* Directive *
Look through the records and copy each line with the string "Settings" in it.

* Provided data *
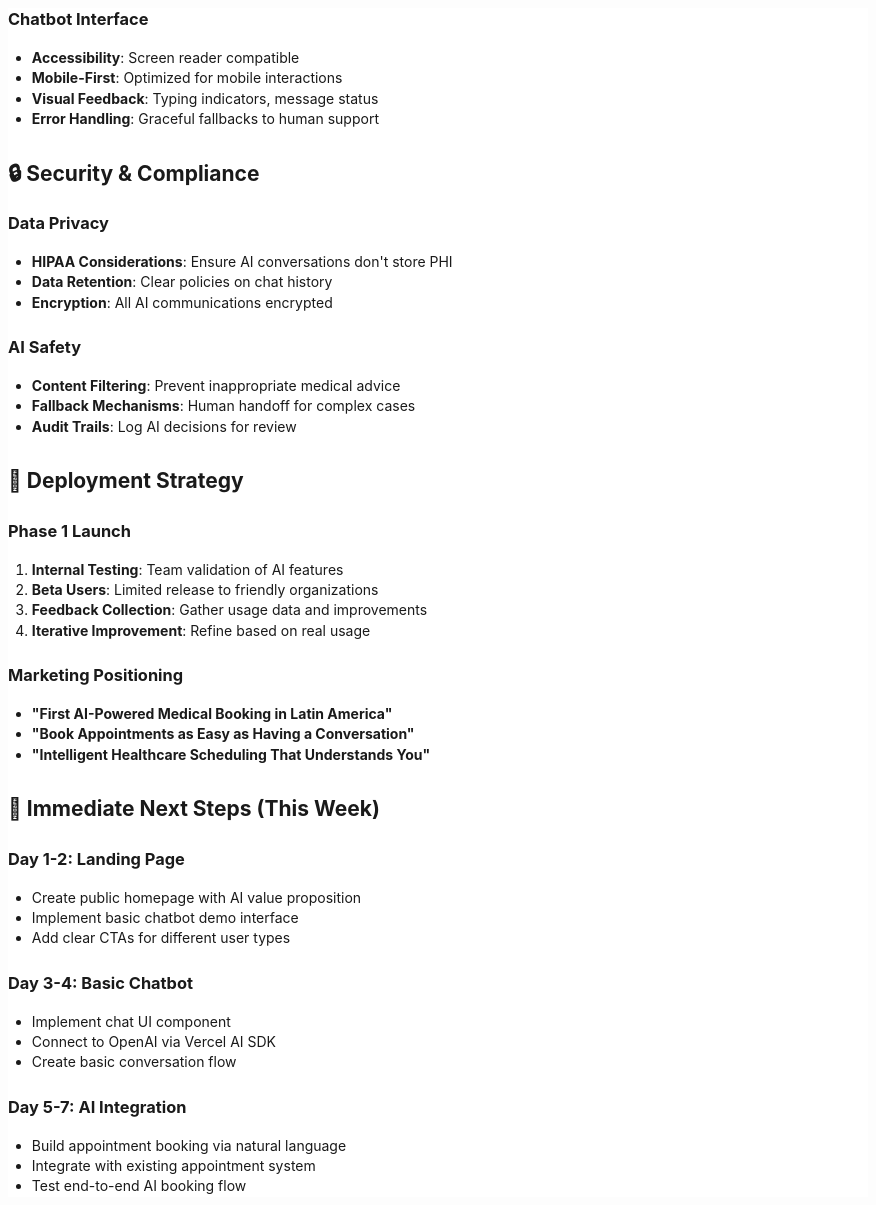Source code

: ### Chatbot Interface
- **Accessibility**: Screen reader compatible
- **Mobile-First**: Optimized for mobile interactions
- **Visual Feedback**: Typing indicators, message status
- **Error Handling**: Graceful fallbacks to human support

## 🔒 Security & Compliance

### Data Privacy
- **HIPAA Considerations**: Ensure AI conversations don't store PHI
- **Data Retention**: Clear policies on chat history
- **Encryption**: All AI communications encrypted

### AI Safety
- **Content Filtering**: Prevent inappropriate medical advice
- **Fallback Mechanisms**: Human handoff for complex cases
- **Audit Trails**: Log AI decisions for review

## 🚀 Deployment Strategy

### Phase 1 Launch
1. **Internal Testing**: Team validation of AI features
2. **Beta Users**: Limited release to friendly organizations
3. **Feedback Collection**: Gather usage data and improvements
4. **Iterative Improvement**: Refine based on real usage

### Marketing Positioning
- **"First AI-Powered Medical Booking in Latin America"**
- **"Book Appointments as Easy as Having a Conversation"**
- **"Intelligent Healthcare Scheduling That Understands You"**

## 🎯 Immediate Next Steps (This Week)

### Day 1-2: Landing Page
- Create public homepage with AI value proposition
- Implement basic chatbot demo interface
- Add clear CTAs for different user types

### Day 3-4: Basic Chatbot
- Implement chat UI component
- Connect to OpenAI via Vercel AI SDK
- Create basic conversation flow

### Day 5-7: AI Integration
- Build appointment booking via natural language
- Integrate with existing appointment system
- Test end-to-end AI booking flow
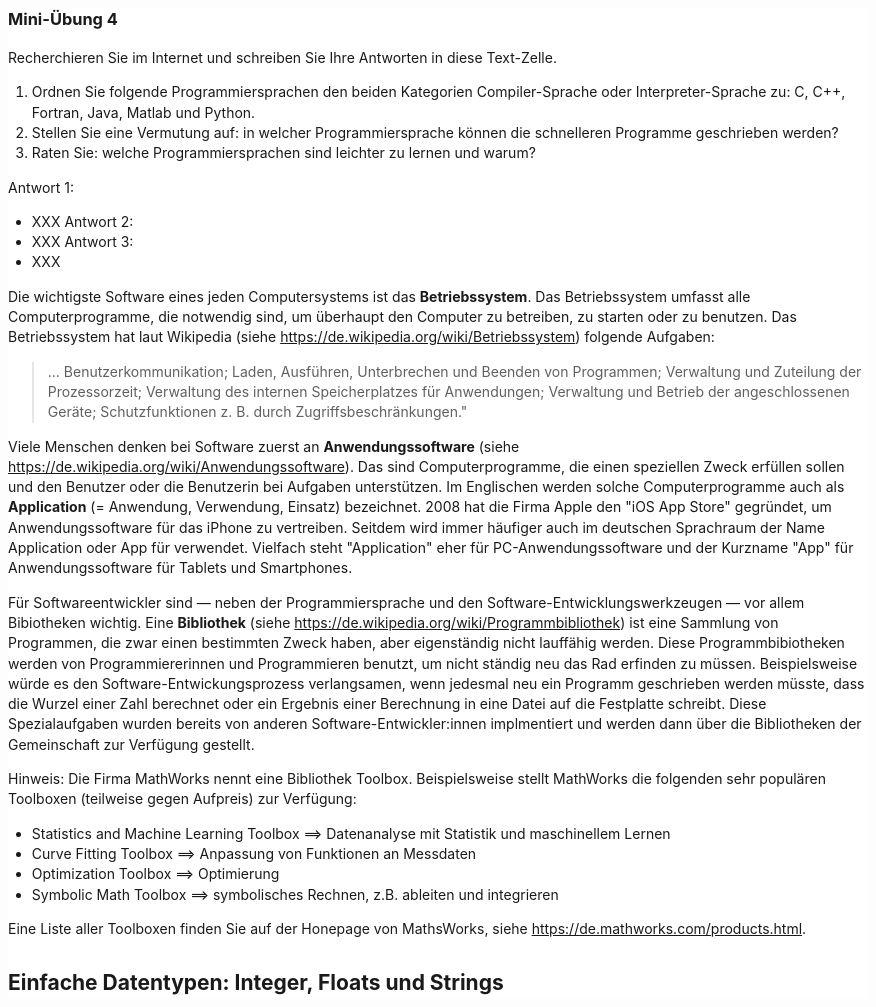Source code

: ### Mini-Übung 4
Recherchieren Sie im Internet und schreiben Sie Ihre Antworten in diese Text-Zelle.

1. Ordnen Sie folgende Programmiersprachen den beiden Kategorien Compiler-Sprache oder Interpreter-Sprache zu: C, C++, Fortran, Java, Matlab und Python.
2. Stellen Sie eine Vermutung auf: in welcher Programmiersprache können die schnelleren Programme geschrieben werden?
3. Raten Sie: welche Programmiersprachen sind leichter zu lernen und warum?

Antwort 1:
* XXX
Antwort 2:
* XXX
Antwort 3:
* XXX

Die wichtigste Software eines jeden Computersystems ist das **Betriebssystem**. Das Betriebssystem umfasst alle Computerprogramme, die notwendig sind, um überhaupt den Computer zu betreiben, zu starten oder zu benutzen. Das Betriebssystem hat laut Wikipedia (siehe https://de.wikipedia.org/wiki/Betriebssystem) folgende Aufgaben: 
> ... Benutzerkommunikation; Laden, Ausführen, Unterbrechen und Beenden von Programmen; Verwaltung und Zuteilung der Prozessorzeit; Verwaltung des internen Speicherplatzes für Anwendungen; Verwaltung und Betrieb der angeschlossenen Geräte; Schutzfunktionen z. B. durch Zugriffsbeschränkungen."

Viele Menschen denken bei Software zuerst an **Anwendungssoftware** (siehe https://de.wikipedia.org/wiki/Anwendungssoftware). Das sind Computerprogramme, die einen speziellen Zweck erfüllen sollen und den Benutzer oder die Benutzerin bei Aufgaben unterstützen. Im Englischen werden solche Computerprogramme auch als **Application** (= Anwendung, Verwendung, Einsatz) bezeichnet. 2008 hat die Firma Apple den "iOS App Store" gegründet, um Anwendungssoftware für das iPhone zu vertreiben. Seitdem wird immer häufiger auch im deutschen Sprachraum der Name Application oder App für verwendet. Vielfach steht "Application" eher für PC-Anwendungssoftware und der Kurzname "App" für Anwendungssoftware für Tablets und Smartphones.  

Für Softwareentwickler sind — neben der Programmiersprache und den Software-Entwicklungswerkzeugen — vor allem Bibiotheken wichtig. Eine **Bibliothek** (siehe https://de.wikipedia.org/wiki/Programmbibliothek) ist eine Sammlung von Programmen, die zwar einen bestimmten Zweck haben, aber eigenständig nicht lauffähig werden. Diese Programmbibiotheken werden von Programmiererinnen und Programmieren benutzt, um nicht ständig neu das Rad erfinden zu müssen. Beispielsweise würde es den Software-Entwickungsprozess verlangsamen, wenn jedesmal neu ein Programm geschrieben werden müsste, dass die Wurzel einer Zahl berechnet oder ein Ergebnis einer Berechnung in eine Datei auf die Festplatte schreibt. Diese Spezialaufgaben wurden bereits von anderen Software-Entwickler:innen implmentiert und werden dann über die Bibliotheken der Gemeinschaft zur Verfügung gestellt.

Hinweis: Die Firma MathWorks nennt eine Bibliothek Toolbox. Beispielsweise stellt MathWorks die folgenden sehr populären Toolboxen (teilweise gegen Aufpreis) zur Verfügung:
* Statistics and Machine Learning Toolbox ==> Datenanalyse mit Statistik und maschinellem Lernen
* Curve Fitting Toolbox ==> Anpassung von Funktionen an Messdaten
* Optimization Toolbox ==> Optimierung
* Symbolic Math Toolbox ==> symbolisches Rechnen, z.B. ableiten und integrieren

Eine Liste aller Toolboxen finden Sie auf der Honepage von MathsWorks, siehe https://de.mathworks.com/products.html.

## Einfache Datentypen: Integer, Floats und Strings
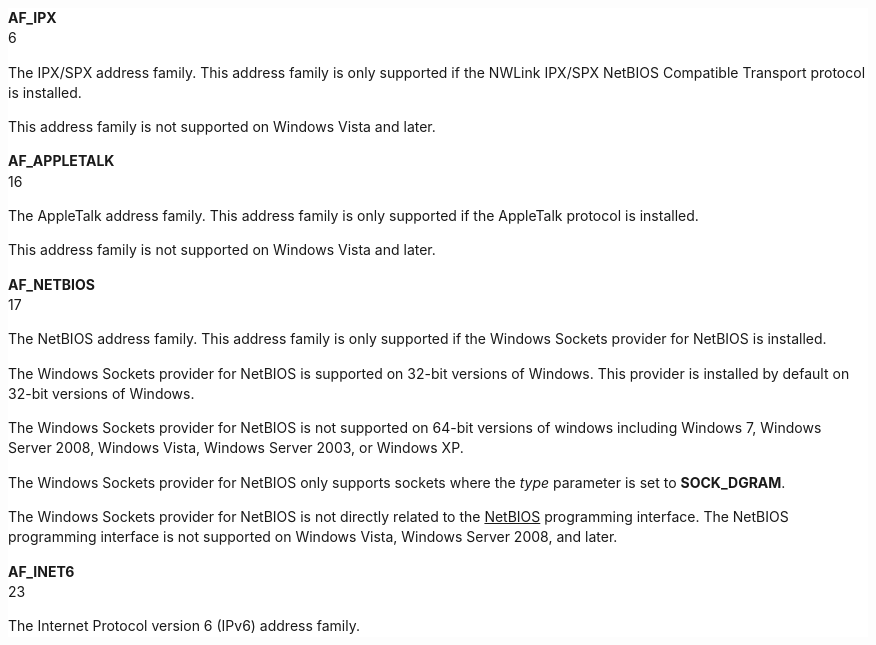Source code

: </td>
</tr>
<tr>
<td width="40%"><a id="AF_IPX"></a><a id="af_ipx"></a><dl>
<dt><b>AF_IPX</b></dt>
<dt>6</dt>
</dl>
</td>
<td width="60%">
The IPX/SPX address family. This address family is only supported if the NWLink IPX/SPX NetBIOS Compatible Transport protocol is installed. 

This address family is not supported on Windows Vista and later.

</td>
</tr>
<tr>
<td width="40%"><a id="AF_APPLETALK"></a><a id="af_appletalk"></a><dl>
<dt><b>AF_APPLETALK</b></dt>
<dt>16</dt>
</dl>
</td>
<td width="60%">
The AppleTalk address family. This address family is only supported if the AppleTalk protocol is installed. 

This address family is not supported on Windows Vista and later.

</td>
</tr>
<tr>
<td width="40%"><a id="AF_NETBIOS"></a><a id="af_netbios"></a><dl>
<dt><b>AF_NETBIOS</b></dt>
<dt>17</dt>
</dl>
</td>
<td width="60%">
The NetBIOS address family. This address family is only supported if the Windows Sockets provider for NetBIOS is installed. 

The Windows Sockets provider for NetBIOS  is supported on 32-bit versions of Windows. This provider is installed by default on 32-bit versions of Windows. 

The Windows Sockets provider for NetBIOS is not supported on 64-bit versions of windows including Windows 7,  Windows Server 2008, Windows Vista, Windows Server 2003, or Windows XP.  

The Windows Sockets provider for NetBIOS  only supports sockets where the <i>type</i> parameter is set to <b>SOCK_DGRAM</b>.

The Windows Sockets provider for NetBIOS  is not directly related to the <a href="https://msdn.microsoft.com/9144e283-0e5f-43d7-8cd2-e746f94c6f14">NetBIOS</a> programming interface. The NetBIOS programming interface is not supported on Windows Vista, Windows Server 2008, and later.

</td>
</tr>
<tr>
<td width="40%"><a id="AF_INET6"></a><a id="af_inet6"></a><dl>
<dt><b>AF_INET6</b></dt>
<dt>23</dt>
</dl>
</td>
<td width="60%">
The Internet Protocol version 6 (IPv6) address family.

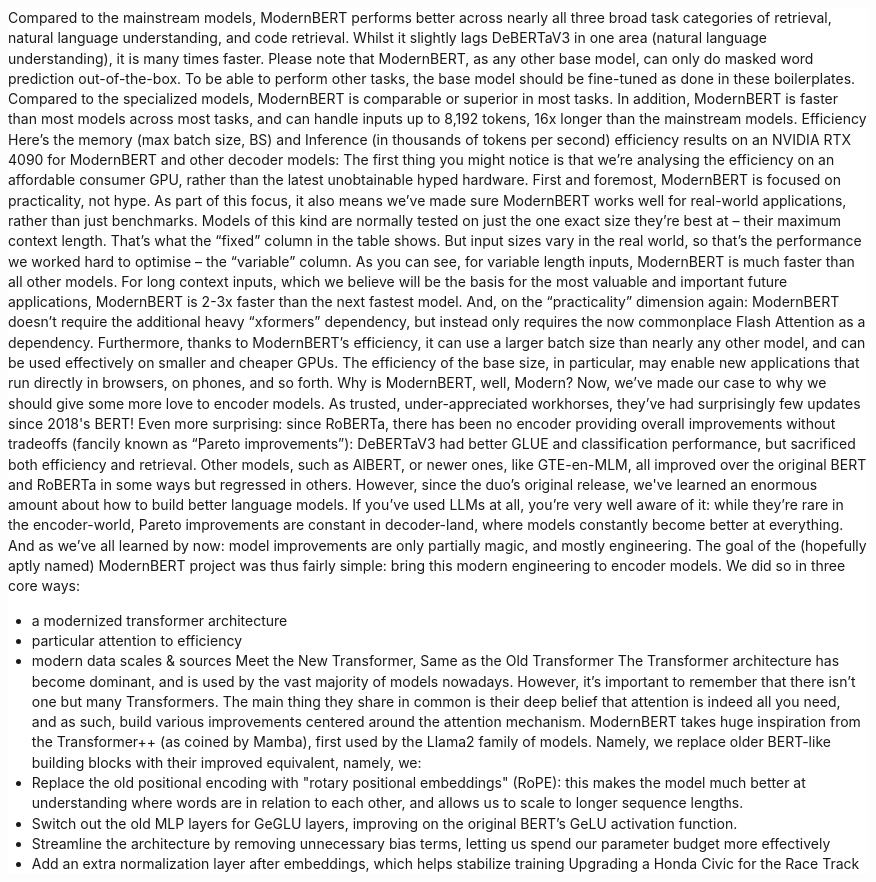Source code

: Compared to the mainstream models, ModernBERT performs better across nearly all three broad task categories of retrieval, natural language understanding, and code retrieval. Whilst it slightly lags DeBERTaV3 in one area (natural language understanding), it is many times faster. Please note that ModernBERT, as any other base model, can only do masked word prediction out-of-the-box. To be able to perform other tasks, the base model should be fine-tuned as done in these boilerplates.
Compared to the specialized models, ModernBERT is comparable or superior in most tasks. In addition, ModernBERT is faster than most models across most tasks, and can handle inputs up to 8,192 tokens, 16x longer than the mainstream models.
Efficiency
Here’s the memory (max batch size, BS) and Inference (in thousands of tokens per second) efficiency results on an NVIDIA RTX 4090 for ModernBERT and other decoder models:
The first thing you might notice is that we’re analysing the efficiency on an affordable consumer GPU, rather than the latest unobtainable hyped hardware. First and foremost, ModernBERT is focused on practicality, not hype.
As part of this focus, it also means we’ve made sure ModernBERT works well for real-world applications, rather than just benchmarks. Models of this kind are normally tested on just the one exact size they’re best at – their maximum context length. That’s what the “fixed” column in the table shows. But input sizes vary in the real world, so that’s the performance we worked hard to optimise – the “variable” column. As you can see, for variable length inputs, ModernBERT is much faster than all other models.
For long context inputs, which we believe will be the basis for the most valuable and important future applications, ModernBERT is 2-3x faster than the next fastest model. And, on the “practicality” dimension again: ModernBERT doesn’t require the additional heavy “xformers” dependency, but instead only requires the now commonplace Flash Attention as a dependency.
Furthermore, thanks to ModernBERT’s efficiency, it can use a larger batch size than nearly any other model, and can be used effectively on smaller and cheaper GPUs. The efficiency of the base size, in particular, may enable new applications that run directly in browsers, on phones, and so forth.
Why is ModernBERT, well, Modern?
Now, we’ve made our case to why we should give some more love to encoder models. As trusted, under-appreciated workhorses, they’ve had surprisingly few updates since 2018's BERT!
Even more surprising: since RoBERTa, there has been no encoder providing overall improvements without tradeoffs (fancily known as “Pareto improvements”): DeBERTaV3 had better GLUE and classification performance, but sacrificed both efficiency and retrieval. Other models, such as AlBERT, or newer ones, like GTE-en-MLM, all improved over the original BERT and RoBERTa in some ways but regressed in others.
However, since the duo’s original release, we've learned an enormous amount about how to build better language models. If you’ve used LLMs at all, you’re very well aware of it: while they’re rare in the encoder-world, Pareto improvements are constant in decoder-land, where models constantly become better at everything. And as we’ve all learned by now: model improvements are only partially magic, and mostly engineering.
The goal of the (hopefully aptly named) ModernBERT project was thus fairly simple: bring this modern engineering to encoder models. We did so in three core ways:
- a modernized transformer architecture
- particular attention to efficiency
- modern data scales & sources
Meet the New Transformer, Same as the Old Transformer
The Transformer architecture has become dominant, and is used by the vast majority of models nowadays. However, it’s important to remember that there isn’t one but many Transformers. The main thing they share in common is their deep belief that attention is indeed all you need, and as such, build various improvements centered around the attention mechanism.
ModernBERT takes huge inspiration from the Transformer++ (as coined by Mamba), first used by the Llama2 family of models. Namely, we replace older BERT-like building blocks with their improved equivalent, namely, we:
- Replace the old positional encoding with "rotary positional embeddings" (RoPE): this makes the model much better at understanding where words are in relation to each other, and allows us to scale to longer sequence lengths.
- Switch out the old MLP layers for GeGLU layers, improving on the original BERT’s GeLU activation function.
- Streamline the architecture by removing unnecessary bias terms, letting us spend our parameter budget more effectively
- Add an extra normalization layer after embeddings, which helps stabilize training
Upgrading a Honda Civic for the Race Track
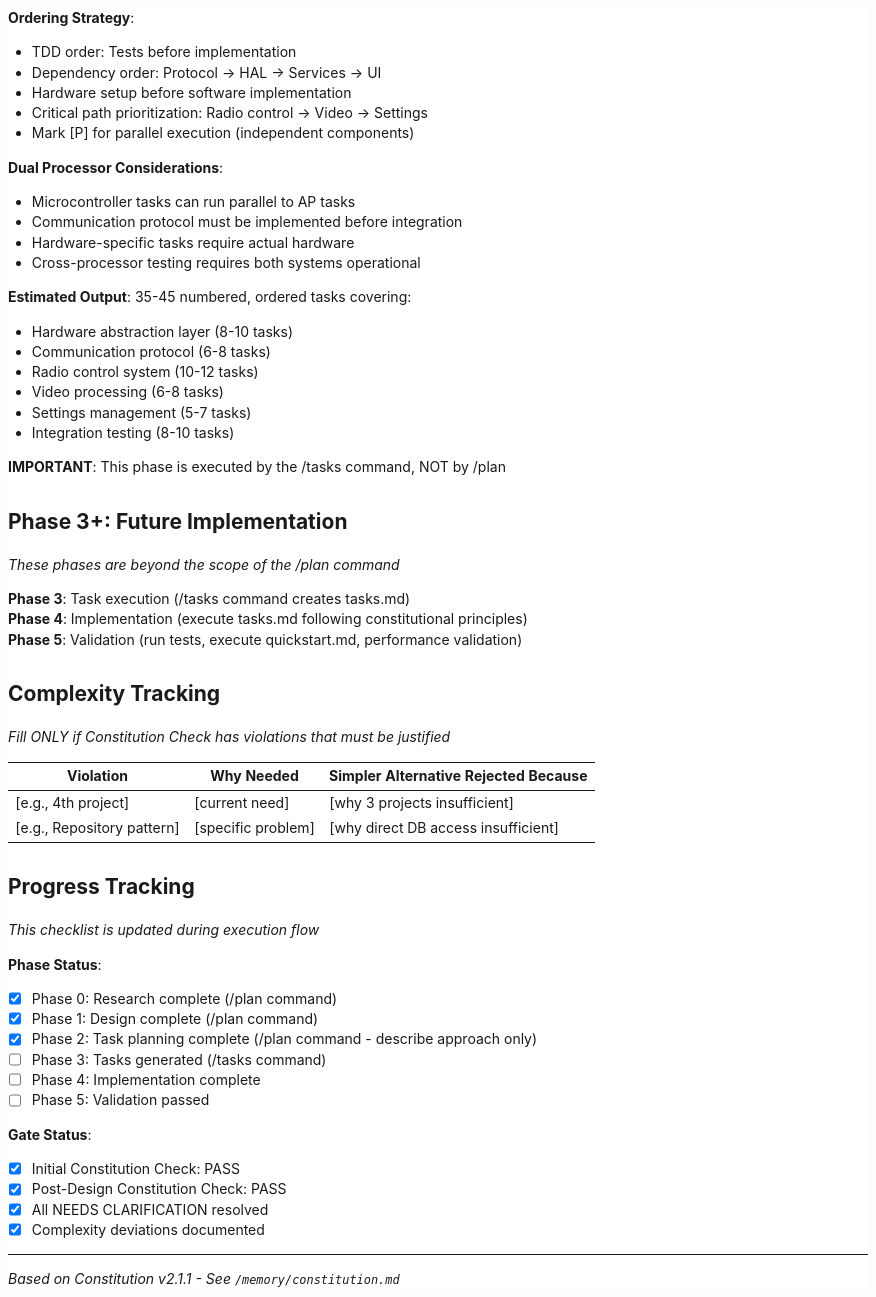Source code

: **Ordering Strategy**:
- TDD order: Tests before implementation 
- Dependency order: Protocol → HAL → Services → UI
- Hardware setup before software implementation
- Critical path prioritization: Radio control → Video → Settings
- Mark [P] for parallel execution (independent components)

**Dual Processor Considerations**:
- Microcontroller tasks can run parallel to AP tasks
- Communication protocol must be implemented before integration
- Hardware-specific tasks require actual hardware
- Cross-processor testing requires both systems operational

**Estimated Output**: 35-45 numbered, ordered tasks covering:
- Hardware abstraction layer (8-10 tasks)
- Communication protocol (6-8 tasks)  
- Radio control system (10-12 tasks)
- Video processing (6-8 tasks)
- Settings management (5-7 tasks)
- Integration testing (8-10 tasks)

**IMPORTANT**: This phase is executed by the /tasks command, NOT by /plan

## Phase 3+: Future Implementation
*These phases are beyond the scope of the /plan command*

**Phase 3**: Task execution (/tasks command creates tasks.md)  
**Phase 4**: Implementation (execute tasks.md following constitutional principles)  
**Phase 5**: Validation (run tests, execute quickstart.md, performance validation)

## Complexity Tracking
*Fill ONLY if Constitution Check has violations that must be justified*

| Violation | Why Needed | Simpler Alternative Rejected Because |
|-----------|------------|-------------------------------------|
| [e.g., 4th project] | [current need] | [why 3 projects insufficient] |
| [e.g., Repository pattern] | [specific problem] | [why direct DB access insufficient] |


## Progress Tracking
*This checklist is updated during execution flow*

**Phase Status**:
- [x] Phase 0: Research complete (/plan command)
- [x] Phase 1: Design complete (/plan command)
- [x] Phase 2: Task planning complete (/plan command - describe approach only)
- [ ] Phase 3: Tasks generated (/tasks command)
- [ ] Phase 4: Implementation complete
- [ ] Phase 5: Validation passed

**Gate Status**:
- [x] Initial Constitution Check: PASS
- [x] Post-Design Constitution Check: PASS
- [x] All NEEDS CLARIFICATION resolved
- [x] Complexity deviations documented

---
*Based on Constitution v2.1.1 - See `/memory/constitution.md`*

* Result of the exercise *
- Critical path prioritization: Radio control → Video → Settings
- Settings management (5-7 tasks)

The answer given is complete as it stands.